*Required action:* Every line below that holds the string "KiCad" should be copied.

Data for this task Block Start

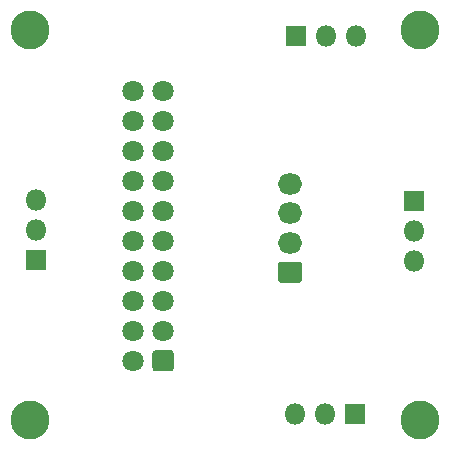
<source format=gbr>
%TF.GenerationSoftware,KiCad,Pcbnew,5.1.6-c6e7f7d~87~ubuntu18.04.1*%
%TF.CreationDate,2021-05-18T20:14:27+01:00*%
%TF.ProjectId,CheeseDistribution,43686565-7365-4446-9973-747269627574,rev?*%
%TF.SameCoordinates,Original*%
%TF.FileFunction,Soldermask,Bot*%
%TF.FilePolarity,Negative*%
%FSLAX46Y46*%
G04 Gerber Fmt 4.6, Leading zero omitted, Abs format (unit mm)*
G04 Created by KiCad (PCBNEW 5.1.6-c6e7f7d~87~ubuntu18.04.1) date 2021-05-18 20:14:27*
%MOMM*%
%LPD*%
G01*
G04 APERTURE LIST*
%ADD10C,3.300000*%
%ADD11C,1.800000*%
%ADD12O,2.050000X1.800000*%
%ADD13O,1.800000X1.800000*%
%ADD14R,1.800000X1.800000*%
G04 APERTURE END LIST*
D10*
%TO.C,REF\u002A\u002A*%
X160500000Y-98500000D03*
%TD*%
%TO.C,REF\u002A\u002A*%
X160500000Y-131500000D03*
%TD*%
%TO.C,REF\u002A\u002A*%
X193500000Y-131500000D03*
%TD*%
%TO.C,REF\u002A\u002A*%
X193500000Y-98500000D03*
%TD*%
D11*
%TO.C,J1*%
X169210000Y-103640000D03*
X169210000Y-106180000D03*
X169210000Y-108720000D03*
X169210000Y-111260000D03*
X169210000Y-113800000D03*
X169210000Y-116340000D03*
X169210000Y-118880000D03*
X169210000Y-121420000D03*
X169210000Y-123960000D03*
X169210000Y-126500000D03*
X171750000Y-103640000D03*
X171750000Y-106180000D03*
X171750000Y-108720000D03*
X171750000Y-111260000D03*
X171750000Y-113800000D03*
X171750000Y-116340000D03*
X171750000Y-118880000D03*
X171750000Y-121420000D03*
X171750000Y-123960000D03*
G36*
G01*
X172650000Y-125864706D02*
X172650000Y-127135294D01*
G75*
G02*
X172385294Y-127400000I-264706J0D01*
G01*
X171114706Y-127400000D01*
G75*
G02*
X170850000Y-127135294I0J264706D01*
G01*
X170850000Y-125864706D01*
G75*
G02*
X171114706Y-125600000I264706J0D01*
G01*
X172385294Y-125600000D01*
G75*
G02*
X172650000Y-125864706I0J-264706D01*
G01*
G37*
%TD*%
D12*
%TO.C,J6*%
X182500000Y-111500000D03*
X182500000Y-114000000D03*
X182500000Y-116500000D03*
G36*
G01*
X183260294Y-119900000D02*
X181739706Y-119900000D01*
G75*
G02*
X181475000Y-119635294I0J264706D01*
G01*
X181475000Y-118364706D01*
G75*
G02*
X181739706Y-118100000I264706J0D01*
G01*
X183260294Y-118100000D01*
G75*
G02*
X183525000Y-118364706I0J-264706D01*
G01*
X183525000Y-119635294D01*
G75*
G02*
X183260294Y-119900000I-264706J0D01*
G01*
G37*
%TD*%
D13*
%TO.C,J5*%
X193000000Y-118080000D03*
X193000000Y-115540000D03*
D14*
X193000000Y-113000000D03*
%TD*%
D13*
%TO.C,J4*%
X182920000Y-131000000D03*
X185460000Y-131000000D03*
D14*
X188000000Y-131000000D03*
%TD*%
D13*
%TO.C,J3*%
X161000000Y-112920000D03*
X161000000Y-115460000D03*
D14*
X161000000Y-118000000D03*
%TD*%
D13*
%TO.C,J2*%
X188080000Y-99000000D03*
X185540000Y-99000000D03*
D14*
X183000000Y-99000000D03*
%TD*%
M02*

</source>
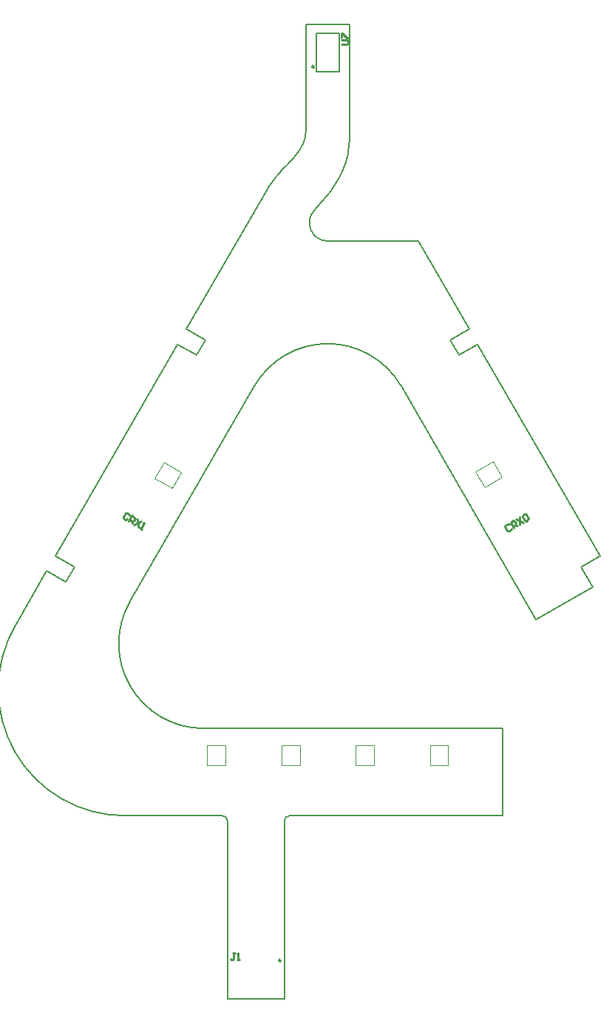
<source format=gto>
G04*
G04 #@! TF.GenerationSoftware,Altium Limited,Altium Designer,19.0.12 (326)*
G04*
G04 Layer_Color=65535*
%FSLAX44Y44*%
%MOMM*%
G71*
G01*
G75*
%ADD10C,0.2500*%
%ADD11C,0.1524*%
%ADD12C,0.2540*%
%ADD13C,0.1270*%
%ADD14C,0.0500*%
%ADD15C,0.0500*%
D10*
X61250Y44130D02*
G03*
X61250Y44130I-1250J0D01*
G01*
X99233Y1067672D02*
G03*
X99233Y1067672I-1189J0D01*
G01*
D11*
X102108Y1106072D02*
X127762D01*
X101858D02*
X102108Y1062072D01*
X127762D01*
Y1106072D01*
D12*
X-112544Y553787D02*
X-113008Y555521D01*
X-115207Y556791D01*
X-116942Y556326D01*
X-119481Y551928D01*
X-119016Y550193D01*
X-116817Y548924D01*
X-115083Y549389D01*
X-113519Y547020D02*
X-109710Y553616D01*
X-106411Y551712D01*
X-105947Y549978D01*
X-107216Y547779D01*
X-108951Y547314D01*
X-112249Y549218D01*
X-110050Y547949D02*
X-109121Y544480D01*
X-103113Y549808D02*
X-102524Y540672D01*
X-98715Y547269D02*
X-106922Y543211D01*
X-100325Y539402D02*
X-98126Y538132D01*
X-99225Y538767D01*
X-95416Y545364D01*
X-97151Y544899D01*
X322472Y543449D02*
X320738Y543913D01*
X318539Y542644D01*
X318074Y540910D01*
X320613Y536512D01*
X322348Y536047D01*
X324547Y537317D01*
X325011Y539051D01*
X327845Y539221D02*
X324036Y545818D01*
X327335Y547722D01*
X329069Y547257D01*
X330339Y545059D01*
X329874Y543324D01*
X326576Y541420D01*
X328774Y542690D02*
X332243Y541760D01*
X330633Y549627D02*
X338840Y545569D01*
X335031Y552166D02*
X334442Y543030D01*
X337865Y552336D02*
X338330Y554070D01*
X340529Y555340D01*
X342263Y554875D01*
X344802Y550477D01*
X344338Y548743D01*
X342138Y547473D01*
X340404Y547938D01*
X337865Y552336D01*
X130559Y1093216D02*
X136906D01*
X138176Y1094486D01*
Y1097025D01*
X136906Y1098294D01*
X130559D01*
Y1100834D02*
Y1105912D01*
X131828D01*
X136906Y1100834D01*
X138176D01*
X8634Y52575D02*
X6095D01*
X7365D01*
Y46228D01*
X6095Y44958D01*
X4826D01*
X3556Y46228D01*
X11173Y44958D02*
X13713D01*
X12443D01*
Y52575D01*
X11173Y51306D01*
D13*
X71033Y210000D02*
G03*
X65000Y203904I31J-6065D01*
G01*
X0Y203812D02*
G03*
X-5942Y210000I-6065J123D01*
G01*
X-111533Y455503D02*
G03*
X-27532Y310000I84003J-48502D01*
G01*
X198813Y702019D02*
G03*
X30804Y702023I-84006J-48498D01*
G01*
X100117Y903997D02*
G03*
X114813Y867997I14697J-15000D01*
G01*
X100117Y903997D02*
G03*
X118069Y924838I-112752J115276D01*
G01*
X86550Y979398D02*
G03*
X88952Y986455I-34722J15755D01*
G01*
X55905Y941923D02*
G03*
X46385Y928999I62227J-55807D01*
G01*
X127940Y940646D02*
G03*
X131966Y948976I-104630J55697D01*
G01*
X67301Y954122D02*
G03*
X72986Y960189I-226733J218176D01*
G01*
X137728Y966245D02*
G03*
X139816Y983996I-76944J18047D01*
G01*
X135260Y957526D02*
G03*
X137728Y966245I-88650J29809D01*
G01*
X118069Y924838D02*
G03*
X127940Y940646I-111894J80857D01*
G01*
X72986Y960189D02*
G03*
X78280Y966360I-96757J88364D01*
G01*
X131966Y948976D02*
G03*
X135260Y957526I-96690J42161D01*
G01*
X88952Y986455D02*
G03*
X89816Y993997I-32548J7551D01*
G01*
X78280Y966360D02*
G03*
X82897Y972731I-59537J48000D01*
G01*
D02*
G03*
X86550Y979398I-42719J27740D01*
G01*
X61512Y948065D02*
G03*
X55905Y941922I151760J-144153D01*
G01*
X-243169Y427506D02*
G03*
X-117601Y210003I125572J-72503D01*
G01*
X0Y0D02*
Y203812D01*
X65000Y0D02*
Y203904D01*
X0Y0D02*
X65000D01*
X353156Y434674D02*
X418158Y472087D01*
X198813Y702019D02*
X353156Y434674D01*
X405003Y494874D02*
X418158Y472087D01*
X405003Y494874D02*
X426654Y507374D01*
X286664Y749856D02*
X426654Y507374D01*
X218461Y867994D02*
X276665Y767177D01*
X255014Y754678D02*
X276665Y767177D01*
X265013Y737357D02*
X286664Y749856D01*
X255014Y754678D02*
X265013Y737357D01*
X114813Y867997D02*
X218461Y867994D01*
X139816Y983996D02*
X139816Y1003996D01*
X89816Y993997D02*
X89816Y1003997D01*
X61512Y948065D02*
X67301Y954122D01*
X-47044Y767185D02*
X46385Y928999D01*
X-47044Y767185D02*
X-25393Y754685D01*
X-35394Y737365D02*
X-25393Y754685D01*
X-57044Y749865D02*
X-35394Y737365D01*
X-197046Y507389D02*
X-57044Y749865D01*
X-111533Y455503D02*
X30804Y702023D01*
X-27532Y310000D02*
X314799Y309992D01*
X-243169Y427506D02*
X-207046Y490069D01*
X-185396Y477568D02*
X-175396Y494889D01*
X-197046Y507389D02*
X-175396Y494889D01*
X-207046Y490069D02*
X-185396Y477568D01*
X-117601Y210003D02*
X-5942Y210000D01*
X71033Y210000D02*
X314799D01*
Y309992D01*
X139816Y1003996D02*
Y1115996D01*
X89818D02*
X139816D01*
X89816Y1003997D02*
Y1115997D01*
D14*
X-23201Y290999D02*
X-2201D01*
Y267999D02*
Y290999D01*
X-23201Y267999D02*
X-2201D01*
X-23201D02*
Y290999D01*
X61796Y290997D02*
X82795D01*
Y267997D02*
Y290997D01*
X61796Y267997D02*
X82795D01*
X61796D02*
Y290997D01*
X146797Y291000D02*
X167797D01*
Y268001D02*
Y291000D01*
X146797Y268001D02*
X167797D01*
X146797D02*
Y291000D01*
X231799Y290993D02*
X252799D01*
Y267993D02*
Y290993D01*
X231799Y267993D02*
X252799D01*
X231799D02*
Y290993D01*
D15*
X-83224Y596373D02*
X-72785Y614503D01*
X-63292Y584897D02*
X-52853Y603027D01*
X-72785Y614503D02*
X-52853Y603027D01*
X-83224Y596373D02*
X-63292Y584897D01*
X304030Y615725D02*
X314469Y597595D01*
X284098Y604248D02*
X294537Y586119D01*
X284098Y604248D02*
X304030Y615725D01*
X294537Y586119D02*
X314469Y597595D01*
M02*

</source>
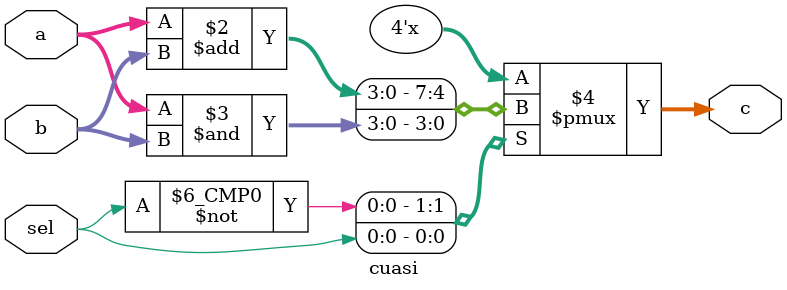
<source format=v>
`timescale 1ns/1ns

module cuasi(input [3:0]a,
	input [3:0] b,
	input sel,
	output reg [3:0]c //por que se le asigna su valore dentro del always.
	);

//.2 Def de componentes internos
//asssigns, intacias, bloquues secuenciale(initial,aways)

always @*
begin
	case(sel)
		1'b0:
			begin
				c=a +b;
			end

		1'b1:
			begin
				c=a&b;
			end
	endcase
end
endmodule

</source>
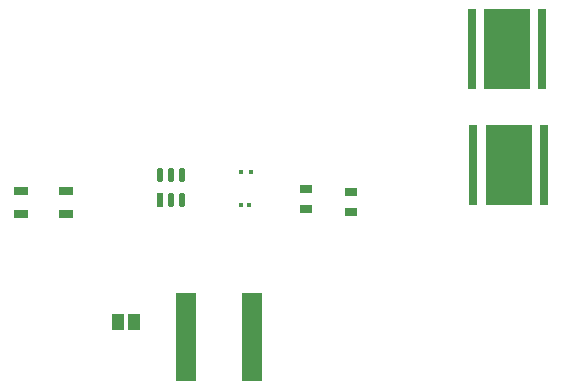
<source format=gbr>
%TF.GenerationSoftware,Altium Limited,Altium Designer,25.5.2 (35)*%
G04 Layer_Color=8421504*
%FSLAX45Y45*%
%MOMM*%
%TF.SameCoordinates,3BADBC57-1BA9-4FDE-98A5-202BFE76BA5A*%
%TF.FilePolarity,Positive*%
%TF.FileFunction,Paste,Top*%
%TF.Part,Single*%
G01*
G75*
%TA.AperFunction,SMDPad,CuDef*%
%ADD10R,1.80000X7.50000*%
%ADD11R,1.05000X0.65000*%
%ADD12R,0.45000X0.35000*%
%ADD13R,0.70000X6.76000*%
%ADD14R,3.90000X6.76000*%
%ADD15R,0.45000X0.45000*%
%ADD16R,0.53213X1.25439*%
%ADD17R,1.30000X0.70000*%
G04:AMPARAMS|DCode=18|XSize=1.25439mm|YSize=0.53213mm|CornerRadius=0.26606mm|HoleSize=0mm|Usage=FLASHONLY|Rotation=90.000|XOffset=0mm|YOffset=0mm|HoleType=Round|Shape=RoundedRectangle|*
%AMROUNDEDRECTD18*
21,1,1.25439,0.00000,0,0,90.0*
21,1,0.72226,0.53213,0,0,90.0*
1,1,0.53213,0.00000,0.36113*
1,1,0.53213,0.00000,-0.36113*
1,1,0.53213,0.00000,-0.36113*
1,1,0.53213,0.00000,0.36113*
%
%ADD18ROUNDEDRECTD18*%
%ADD19R,1.10464X1.35620*%
D10*
X2413000Y1270000D02*
D03*
X2973000D02*
D03*
D11*
X3429000Y2353400D02*
D03*
X3810000Y2328000D02*
D03*
Y2498000D02*
D03*
X3429000Y2523400D02*
D03*
D12*
X2946400Y2387600D02*
D03*
X2881400D02*
D03*
D13*
X5430800Y3708400D02*
D03*
X5443500Y2730500D02*
D03*
X4843500D02*
D03*
X4830800Y3708400D02*
D03*
D14*
X5130800D02*
D03*
X5143500Y2730500D02*
D03*
D15*
X2960999Y2667000D02*
D03*
X2880999D02*
D03*
D16*
X2191000Y2434971D02*
D03*
D17*
X1397000Y2318000D02*
D03*
X1016000D02*
D03*
Y2508000D02*
D03*
X1397000D02*
D03*
D18*
X2286000Y2434971D02*
D03*
X2381000D02*
D03*
Y2645029D02*
D03*
X2286000D02*
D03*
X2191000D02*
D03*
D19*
X1975578Y1397000D02*
D03*
X1834422D02*
D03*
%TF.MD5,30927796c58e307384e1c101570ea3b9*%
M02*

</source>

Data for this task Block End

*Result for this exercise:*
%TF.GenerationSoftware,KiCad,Pcbnew,5.1.6-c6e7f7d~87~ubuntu18.04.1*%
G04 Created by KiCad (PCBNEW 5.1.6-c6e7f7d~87~ubuntu18.04.1) date 2021-05-18 20:14:27*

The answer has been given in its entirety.